I went to LA and took the bus from the airport to the city (my default transit choice when there isn't a train). I had a pleasant ride but I was surprised to find that I was the only white person on a maybe half-full bus. I haven't encountered this kind of self-segregation on public transport anywhere else in the world before or since.
That is the norm in the Southern cities I've been to -- especially Jacksonville (my home). Hell, even in Atlanta, a relatively well-integrated city, the backronym meaning for MARTA[0] has existed practically since it began.

[0]: https://en.wikipedia.org/wiki/Metropolitan_Atlanta_Rapid_Tra...

In LA, middle class and up mostly have their own car, which leaves the bus for people who can't afford cars. It's been like that for decades. There are some exceptions in pockets.
a bus in my city more than quadruples the time to get anywhere around or near my city. That means a 15minute car ride can take 1.5hours on a bus.

Most people who can afford a car will opt out of spending 3 hours a day on a bus, but for people who don't have any other option, they are burdened with this on top of working long minimum wage hours, and walking their groceries 1/2 mile home in the freezing cold with their children after a 10 hour shift, and judged for not being able to get themselves out of a bad situation.

Whatever the cost of an uber ride is, can be earned back multiple time in the amount of time people could work more, or allow them to come home and spend more time with their children instead of keeping them in after school public welfare programs which is shown to decrease crime over time.

In general, unless you are in Boston or NYC, the option of a bus is really the only option, and it is a disgraceful and absurd option for poor people working long hours at minimal pay. Ive ridden the public bus system in my city. It's a joke. I feel sad for people who have to navigate to work using it everyday, especially considering the majority of jobs that provide any hope of economic mobility are on "the other side of town" taxing their time even more to navigate further.

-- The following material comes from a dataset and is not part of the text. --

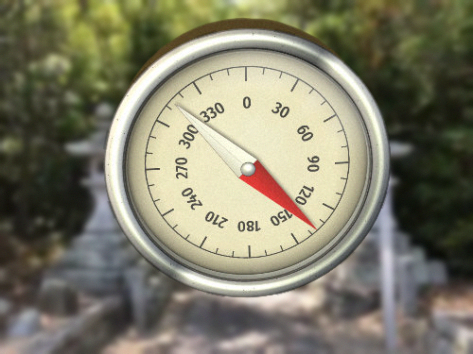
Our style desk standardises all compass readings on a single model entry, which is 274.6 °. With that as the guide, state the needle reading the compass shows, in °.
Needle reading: 135 °
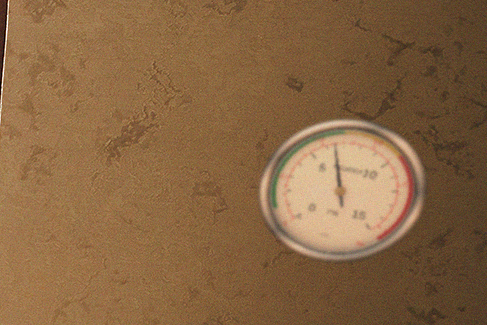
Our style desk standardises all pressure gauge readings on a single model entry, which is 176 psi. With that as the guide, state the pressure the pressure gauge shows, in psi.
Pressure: 6.5 psi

It is unreasonable to assume the working poor who are more statistically likely to have kids are not at an exponential disadvantage when a 15minute ride to work takes roughly 25% of their waking day, when maximizing hours worked is important with less pay, and kids are left in understaffed public daycare programs or unsupervised in areas with high crime rates at home. What do we expect?

I too am sad that there are people who have to spend a large portion of their day working for minimum wage and on inefficient public transportation.

We're all different, born into different situations, in different geographical areas, with different brains, different athletic abilities (or not), and different opportunities in life. Some people are able to make a better life for themselves than the one they were born into and others squander their initial advantages and end up on skid row.

I expect people to realize their current economic situation, whatever the reason, and have kids only when they can afford to support them. Having sex may be mandatory, but having kids isn't. The easiest way to make a difficult economic situation worse is to have a kid.